Ottawa mène une campagne de discrédit contre Suaad Hagi Mohamud, cette Canadienne qui a été détenue au Kenya, au printemps dernier, sous une accusation de fausse identité, dénonce l'opposition à Ottawa.

«Le gouvernement maintient sa version des faits et force Suaad Mohamud à défendre son identité une nouvelle fois», a déploré hier le député libéral Dan McTeague, porte-parole en matière d'affaires consulaires.

 

«J'ai parlé avec Suaad à plusieurs reprises pendant qu'elle était au Kenya, et je suis absolument convaincu que, chaque fois, c'était bien Suaad», renchérit Joe Volpe, député d'Eglington-Lawrence, la circonscription torontoise où vit Mme Mohamud.

Elle a été arrêtée en mai dernier à l'aéroport de Nairobi et n'a pu rentrer au Canada qu'en août, après qu'un examen de son ADN eut prouvé son identité. Elle a intenté une poursuite de 2,5 millions contre le gouvernement fédéral.

Lundi, Ottawa a présenté sa défense à la Cour fédérale. La pièce de résistance de son argumentation: une déclaration sous serment de Paul Jamieson, l'agent d'immigration qui, après l'avoir interrogée à trois reprises, a conclu que la personne qui voyageait avec le passeport de Suaad Mohamud était, en fait, sa soeur Jihane.

Le premier interrogatoire a été réalisé au téléphone le 21 mai, jour de son arrestation. Paul Jamieson l'a ensuite rencontrée les 22 et 25 mai.

La jeune femme était censée avoir vécu 10 ans à Toronto; pourtant, elle ignorait le nom du lac Ontario et ne savait pas comment se rendre dans des endroits connus tels que le centre Eaton, dit M. Jamieson dans sa déposition. Elle ignorait aussi ce qu'est un formulaire T4 et ne pouvait nommer aucun premier ministre canadien, présent ou passé. Plusieurs de ses réponses étaient «vagues et évasives», dit Paul Jamieson, qui a depuis été muté à l'ambassade canadienne en Afrique du Sud.

Lors de la deuxième entrevue, Paul Jamieson a demandé à la jeune femme la date de naissance de son fils, le nom de l'école qu'il fréquentait et le nom d'un de ses professeurs. Elle s'est trompée de deux jours dans la date d'anniversaire et a été incapable de se souvenir du nom d'un enseignant.

L'agent d'immigration cite des contradictions dans les réponses de la jeune femme, qui a d'abord dit étudier au Humber College, puis au Seneca College.
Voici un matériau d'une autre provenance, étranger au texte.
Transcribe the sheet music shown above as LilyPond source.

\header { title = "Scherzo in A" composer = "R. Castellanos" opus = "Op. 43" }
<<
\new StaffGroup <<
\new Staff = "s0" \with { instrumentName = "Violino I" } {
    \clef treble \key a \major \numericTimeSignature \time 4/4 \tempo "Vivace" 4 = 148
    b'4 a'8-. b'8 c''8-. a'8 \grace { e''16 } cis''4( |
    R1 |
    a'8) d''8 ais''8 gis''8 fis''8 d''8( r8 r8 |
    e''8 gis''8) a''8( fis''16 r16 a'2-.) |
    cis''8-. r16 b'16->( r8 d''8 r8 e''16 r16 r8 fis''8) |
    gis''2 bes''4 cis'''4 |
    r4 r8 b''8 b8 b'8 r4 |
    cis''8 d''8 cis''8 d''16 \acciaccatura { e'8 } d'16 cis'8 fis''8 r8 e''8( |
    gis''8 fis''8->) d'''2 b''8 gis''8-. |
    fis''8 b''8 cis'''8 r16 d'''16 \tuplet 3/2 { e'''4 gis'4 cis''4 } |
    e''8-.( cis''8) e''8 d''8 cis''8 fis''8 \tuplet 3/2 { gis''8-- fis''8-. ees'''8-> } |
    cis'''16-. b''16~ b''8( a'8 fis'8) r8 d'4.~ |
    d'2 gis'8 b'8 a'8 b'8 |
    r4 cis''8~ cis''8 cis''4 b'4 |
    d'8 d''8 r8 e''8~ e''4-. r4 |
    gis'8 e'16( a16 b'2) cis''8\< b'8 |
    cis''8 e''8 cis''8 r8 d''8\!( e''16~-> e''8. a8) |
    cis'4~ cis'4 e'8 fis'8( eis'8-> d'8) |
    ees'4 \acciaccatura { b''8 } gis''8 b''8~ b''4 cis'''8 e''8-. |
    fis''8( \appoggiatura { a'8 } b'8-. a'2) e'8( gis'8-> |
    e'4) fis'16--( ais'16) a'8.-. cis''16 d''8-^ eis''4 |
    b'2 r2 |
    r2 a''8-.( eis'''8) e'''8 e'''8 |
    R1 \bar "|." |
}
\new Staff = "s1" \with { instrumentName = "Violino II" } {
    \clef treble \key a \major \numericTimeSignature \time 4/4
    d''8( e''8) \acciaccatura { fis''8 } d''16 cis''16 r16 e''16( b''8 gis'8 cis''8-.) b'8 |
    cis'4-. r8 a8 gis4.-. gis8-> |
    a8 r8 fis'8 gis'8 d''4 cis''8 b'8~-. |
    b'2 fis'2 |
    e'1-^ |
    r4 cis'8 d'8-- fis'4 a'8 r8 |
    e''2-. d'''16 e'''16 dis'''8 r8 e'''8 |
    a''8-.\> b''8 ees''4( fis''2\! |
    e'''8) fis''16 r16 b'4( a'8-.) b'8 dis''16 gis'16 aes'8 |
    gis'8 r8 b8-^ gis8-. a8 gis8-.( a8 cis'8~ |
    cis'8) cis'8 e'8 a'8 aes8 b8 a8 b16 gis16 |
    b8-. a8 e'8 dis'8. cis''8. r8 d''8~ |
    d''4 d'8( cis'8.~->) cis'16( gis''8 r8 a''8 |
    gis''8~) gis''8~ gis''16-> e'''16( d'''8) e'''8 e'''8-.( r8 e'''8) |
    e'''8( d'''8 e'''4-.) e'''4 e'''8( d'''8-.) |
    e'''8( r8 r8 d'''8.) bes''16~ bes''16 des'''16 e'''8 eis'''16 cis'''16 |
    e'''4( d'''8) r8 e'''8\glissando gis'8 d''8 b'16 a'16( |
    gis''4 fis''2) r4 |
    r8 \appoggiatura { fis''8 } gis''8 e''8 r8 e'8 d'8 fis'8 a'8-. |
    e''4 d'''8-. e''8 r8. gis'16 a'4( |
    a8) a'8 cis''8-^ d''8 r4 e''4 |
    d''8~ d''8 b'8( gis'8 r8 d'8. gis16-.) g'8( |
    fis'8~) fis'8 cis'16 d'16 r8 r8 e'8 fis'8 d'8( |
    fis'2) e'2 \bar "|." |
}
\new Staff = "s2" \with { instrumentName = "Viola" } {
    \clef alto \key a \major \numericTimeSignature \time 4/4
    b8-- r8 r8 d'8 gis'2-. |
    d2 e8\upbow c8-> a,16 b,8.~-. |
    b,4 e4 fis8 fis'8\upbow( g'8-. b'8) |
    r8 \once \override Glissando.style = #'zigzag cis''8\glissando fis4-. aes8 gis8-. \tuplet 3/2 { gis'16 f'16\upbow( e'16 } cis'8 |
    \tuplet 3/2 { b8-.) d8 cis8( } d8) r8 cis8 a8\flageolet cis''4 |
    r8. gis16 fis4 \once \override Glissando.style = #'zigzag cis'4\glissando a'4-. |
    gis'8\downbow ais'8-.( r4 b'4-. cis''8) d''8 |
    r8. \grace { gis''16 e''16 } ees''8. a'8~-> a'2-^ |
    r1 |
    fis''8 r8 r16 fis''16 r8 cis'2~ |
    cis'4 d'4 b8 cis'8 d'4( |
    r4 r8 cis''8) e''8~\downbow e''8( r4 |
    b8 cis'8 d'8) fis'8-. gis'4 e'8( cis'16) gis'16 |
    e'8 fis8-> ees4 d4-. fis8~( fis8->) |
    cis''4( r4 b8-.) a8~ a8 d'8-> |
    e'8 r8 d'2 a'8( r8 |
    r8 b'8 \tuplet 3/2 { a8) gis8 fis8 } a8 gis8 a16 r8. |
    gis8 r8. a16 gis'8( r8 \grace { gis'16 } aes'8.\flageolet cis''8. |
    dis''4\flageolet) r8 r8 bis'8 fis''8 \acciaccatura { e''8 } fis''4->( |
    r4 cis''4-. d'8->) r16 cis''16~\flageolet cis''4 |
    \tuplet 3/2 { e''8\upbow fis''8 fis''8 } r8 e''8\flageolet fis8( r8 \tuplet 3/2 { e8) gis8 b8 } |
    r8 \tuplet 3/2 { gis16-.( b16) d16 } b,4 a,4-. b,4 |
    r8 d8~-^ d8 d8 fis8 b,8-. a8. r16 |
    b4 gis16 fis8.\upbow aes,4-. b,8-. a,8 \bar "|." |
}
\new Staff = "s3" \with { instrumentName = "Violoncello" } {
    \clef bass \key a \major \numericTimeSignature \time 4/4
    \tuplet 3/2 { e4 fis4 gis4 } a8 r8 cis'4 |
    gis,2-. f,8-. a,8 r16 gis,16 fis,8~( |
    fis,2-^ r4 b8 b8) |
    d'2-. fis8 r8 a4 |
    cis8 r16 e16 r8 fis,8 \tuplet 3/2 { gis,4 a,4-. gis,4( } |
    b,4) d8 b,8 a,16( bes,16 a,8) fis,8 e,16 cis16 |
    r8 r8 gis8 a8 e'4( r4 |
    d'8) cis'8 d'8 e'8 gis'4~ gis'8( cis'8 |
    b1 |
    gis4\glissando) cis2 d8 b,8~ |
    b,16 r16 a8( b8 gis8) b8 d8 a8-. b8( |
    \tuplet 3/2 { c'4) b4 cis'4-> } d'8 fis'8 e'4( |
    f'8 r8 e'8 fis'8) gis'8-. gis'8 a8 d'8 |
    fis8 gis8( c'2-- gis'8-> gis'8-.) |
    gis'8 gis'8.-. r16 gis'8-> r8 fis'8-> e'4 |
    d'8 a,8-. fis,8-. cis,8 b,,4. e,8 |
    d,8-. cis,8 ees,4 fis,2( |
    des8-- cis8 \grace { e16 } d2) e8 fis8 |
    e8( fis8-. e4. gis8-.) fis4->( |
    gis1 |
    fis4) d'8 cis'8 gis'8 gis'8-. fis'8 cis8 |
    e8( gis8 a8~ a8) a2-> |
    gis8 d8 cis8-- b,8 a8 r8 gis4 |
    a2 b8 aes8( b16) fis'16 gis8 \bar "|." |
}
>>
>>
Quand Paul Jamieson lui a demandé de nommer ses frères et soeurs, elle a dressé une liste qui ne correspondait pas à celle de sa demande d'immigration. Plusieurs membres de la fratrie, dont sa soeur Jihane, ne figuraient plus dans son portrait de famille.

De plus, dit M. Jamieson, la jeune femme mesurait 6 ou 7cm de moins que ce qui était écrit sur le permis de conduire de Suaad Mohamud. Et elle ne portait pas les mêmes lunettes que sur la photo qui avait été prise d'elle à son entrée au Kenya.

Soupçonnant qu'il pouvait avoir devant lui Jihane, la soeur cadette de Suaad, l'agent d'immigration a appelé la jeune femme par ce prénom. Celle-ci a alors souri, et M. Jamieson a vu dans ce sourire une preuve supplémentaire à l'appui de sa théorie.

Des détails «non pertinents»

«J'ai déjà tout entendu ça», soupire Joe Volpe, selon qui la défense du gouvernement est basée sur des détails non pertinents. «Si la personne qu'ils avaient devant eux était Suaad, il fallait la ramener à la maison, et non la remettre aux autorités kényanes. Sinon, il fallait chercher la vraie Suaad. C'est ça, le fond de l'affaire. Pas la forme de ses lunettes», s'indigne-t-il.

Dans un courriel envoyé aux médias hier, l'avocat de Mme Mohamud, Raoul Boulakia, reproche au gouvernement d'avoir produit une déclaration sous serment limitée «qui a conduit certains à remettre en question ma conviction que Suaad est Suaad, qu'elle a toujours été Suaad, et que Suaad n'a jamais permis à personne de prendre sa place».

Il y joint une photo de Mme Mohamud prise le jour de son départ pour le Kenya, sur le chemin de l'aéroport. Elle y porte des lunettes semblables à celles qu'elle arbore le jour où elle a été interrogée par M. Jamieson.

Joint par La Presse, M.Boulakia a fait remarquer que Paul Jamieson conclut sa déposition en disant que, à l'époque, il «était convaincu» d'avoir devant lui une femme qui avait usurpé son identité. «Il ne dit nulle part que, encore aujourd'hui, après les tests d'ADN, il croit toujours que ce n'était pas Suaad.»